Data roundup, January 23
We’re rounding up data news from the web each week. If you have a data news tip, send it to us at [email protected]
TOOLS, COURSES AND EVENTS
A new open source tool, freeDive, makes it easier for journalists to publish datasets with their articles. FreeDive transforms Google Spreadsheets into searchable databases that can be embedded on webpages. Tutorials can be found on the Knight Digital Media Center webpage, and the freeDive source is available on GitHub.
Want a thorough and practical introduction to data preparation for machine learning applications? Chris Clark‘s introduction to the Pandas data analysis library for Python will lead you step by step through the process of preparing a dataset from NYC Open Data and using it to derive predictions.
Peter Aldhous has posted a collection of learning materials for data-driven journalism drawn from his classes at UC Santa Cruz. Data representation, visualization, and analysis are all introduced in these tutorials and slides.
Data Mining Cup 2013, a student competition held by prudsys AG, has been announced. Students from the more than 20 participating countries can pit their data analysis skills against one another in a data mining challenge to be announced on April 3. Registration for the competition begins on March 4.
In hackathon news, registration is still open for the Domestic Violence Hackathon taking place across South America and in Washington, DC, from January 26-27. The 2013 Open Data Day Hackathon has been announced and will take place on February 23; see the wiki for a chance to participate in a hackathon near you.
Statistician Andrew Gelman is assembling a different kind of “data story”: Gelman wants to find 365 statisticians to write vignettes about their statistical lives. These life stories will then be made available on the American Statistical Association‘s blog, one a day for a year, providing a unique look into the data wrangling life.

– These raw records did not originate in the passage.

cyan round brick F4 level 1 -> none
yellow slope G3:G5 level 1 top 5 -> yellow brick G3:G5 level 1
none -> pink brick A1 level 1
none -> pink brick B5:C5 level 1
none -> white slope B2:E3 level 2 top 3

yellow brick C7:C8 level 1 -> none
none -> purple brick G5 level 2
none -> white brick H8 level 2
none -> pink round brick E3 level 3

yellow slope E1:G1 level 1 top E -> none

The new open data standard for restaurant health inspection information developed by Yelp in partnership with the cities of San Francisco and New York, LIVES, has enabled what has been described as “a huge step for open data”. Yelp is now incorporating health inspection data into restaurant listings for San Francisco and New York, with extensions to Philadelphia, Boston, and Chicago expected soon.

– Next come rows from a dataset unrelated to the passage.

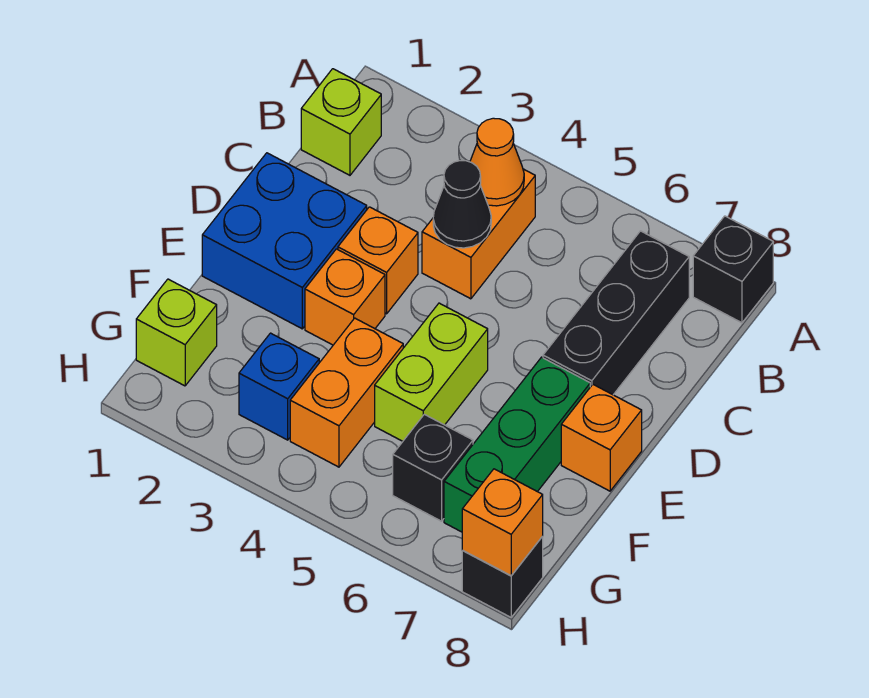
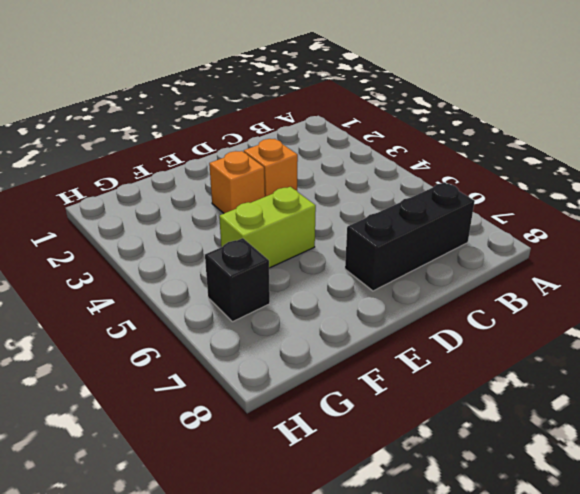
none -> black brick A8 level 1
none -> lime brick B1 level 1
none -> orange brick B4:C4 level 1

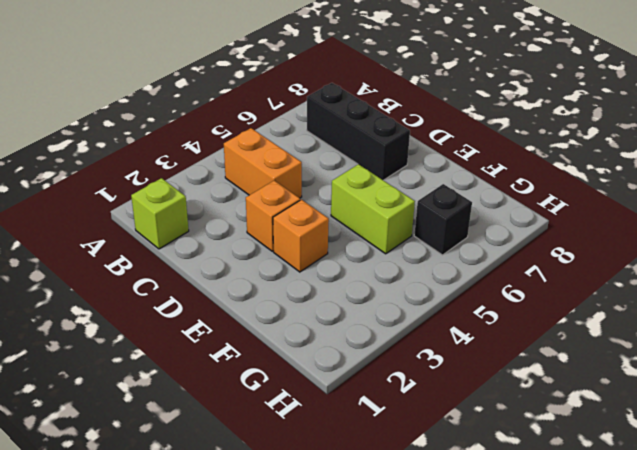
none -> black brick A8 level 1
none -> blue brick D1:E2 level 1
none -> green brick E7:G7 level 1

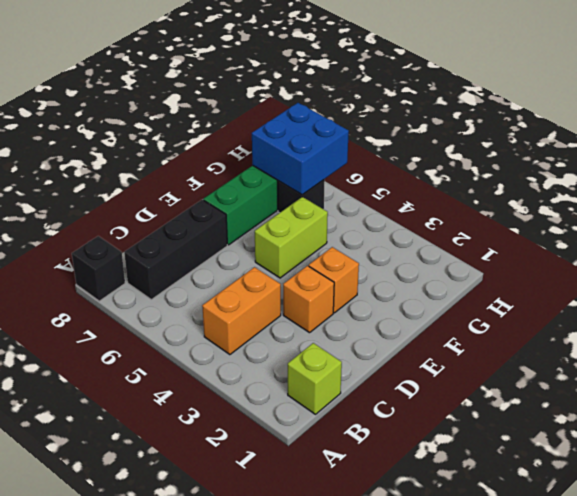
blue brick G6:H7 level 2 -> blue brick D1:E2 level 1
none -> orange brick E8 level 1
none -> orange brick F4:G4 level 1
none -> lime brick G1 level 1

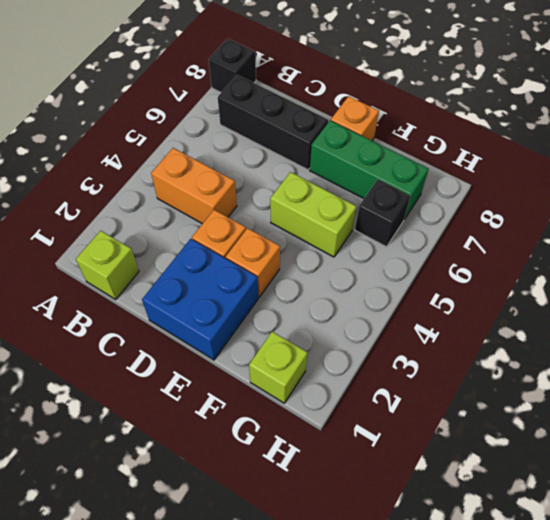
none -> orange brick F4:G4 level 1
none -> blue brick G3 level 1
none -> black brick H8 level 1

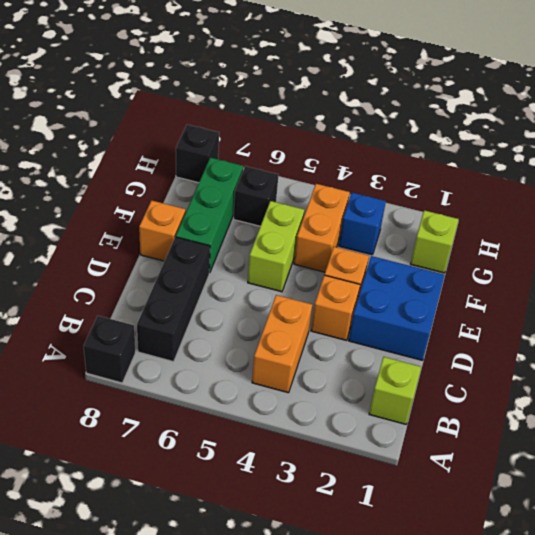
none -> orange cone B4 level 2
none -> black cone C4 level 2
none -> orange brick H8 level 2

In other social directory service news, Foursquare has released a map visualization of the last 500,000,000 Foursquare check-ins.
The Lower Saxony state election (January 20) has been given a comprehensive datavis dashboard by Gregor Aisch. Aisch has blogged on the new approach to visualizing coalitions he employed (with English translation).

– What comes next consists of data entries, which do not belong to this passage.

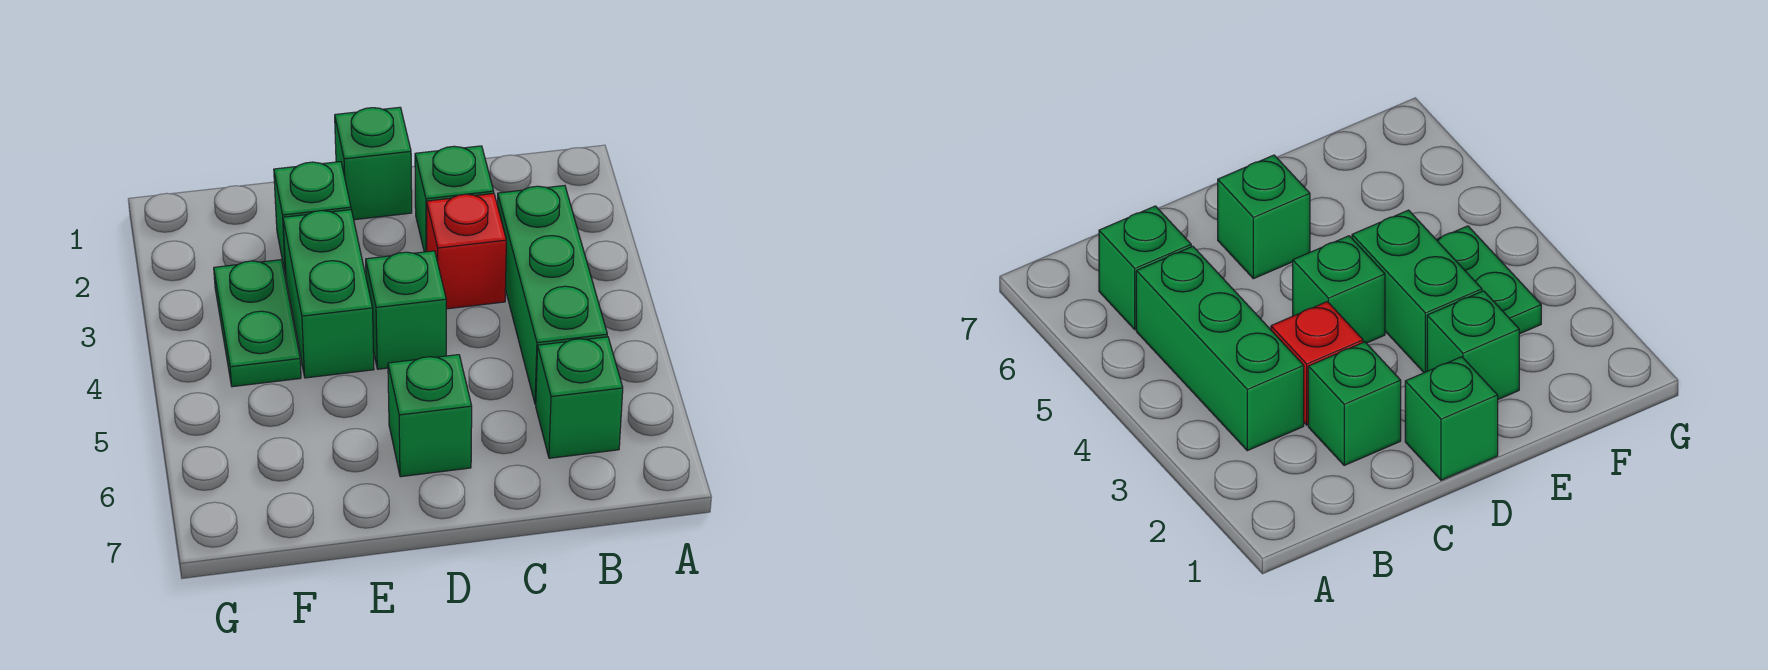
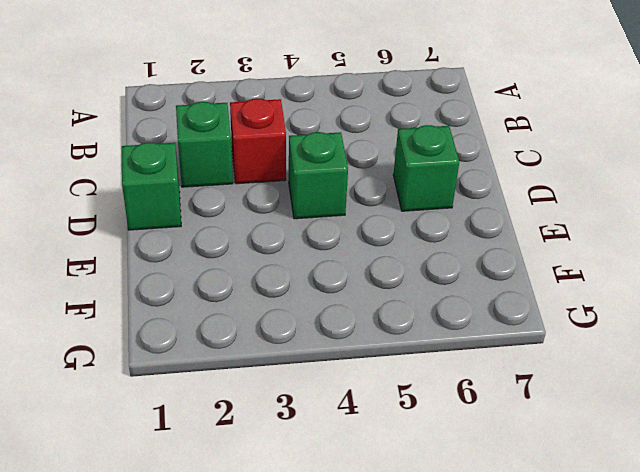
none -> green brick B3:B5 level 1
none -> green brick B6 level 1

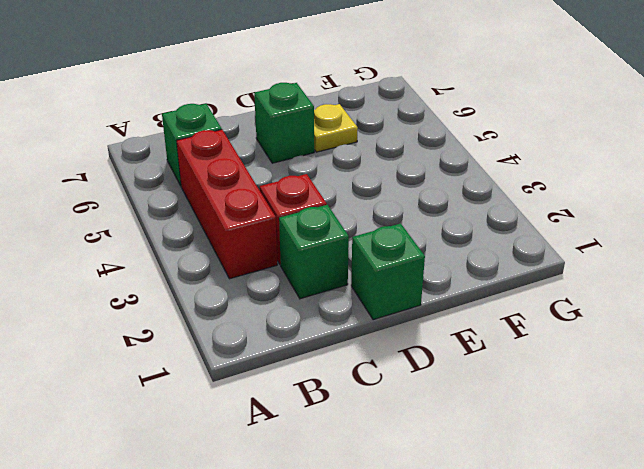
red brick B3:B5 level 1 -> green brick B3:B5 level 1
yellow plate E6 level 1 -> none
none -> green brick D4 level 1
none -> green brick E2 level 1

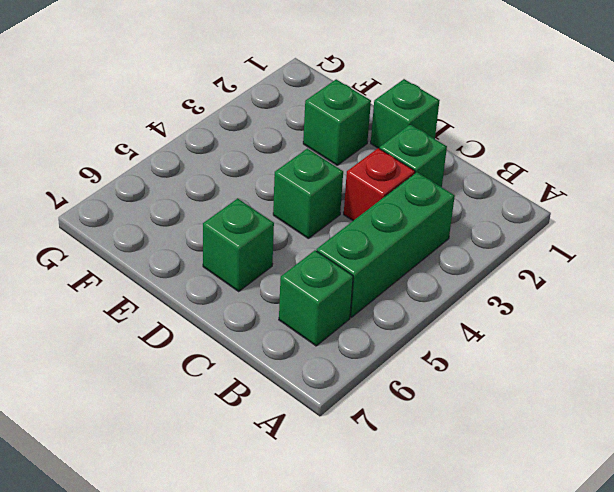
none -> green brick E3:E4 level 1
none -> green plate F3:F4 level 1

A new web traffic dataset has been released by the University of Indiana. This so-called “Click Dataset”, available for non-commercial use, consists of some 2.5 terabytes of data collected by using a packet filter to detect traffic on the University’s network destined for TCP port 80.
The City of Palo Alto has opened up its library data. This data on the library’s visitors, checkouts, and more dates back as far as three decades.
The US Defense Department-funded Empirical Studies of Conflict project has launched its website, making freely available some 45 collections of “micro-level conflict data and information on insurgency, civil war, and other sources of politically motivated violence” in Afghanistan, Colombia, Iraq, Pakistan, the Philippines, and Vietnam.
Chief bitly scientist Hilary Mason has posted a bundle of research-quality data sets for aspiring data scientists. To quote Mason, “The list includes such exciting and diverse things as spam, belly buttons, item pricing, social media, and face recognition.”
I know what you’re saying after that last item: “Face recognition is fine, but what about cat face recognition?” You’re in luck: a new set of 2 gigabytes of annotated cat facial data, the CAT dataset, has been made available by Prof. Tang Xiaoou of the Chinese University of Hong Kong.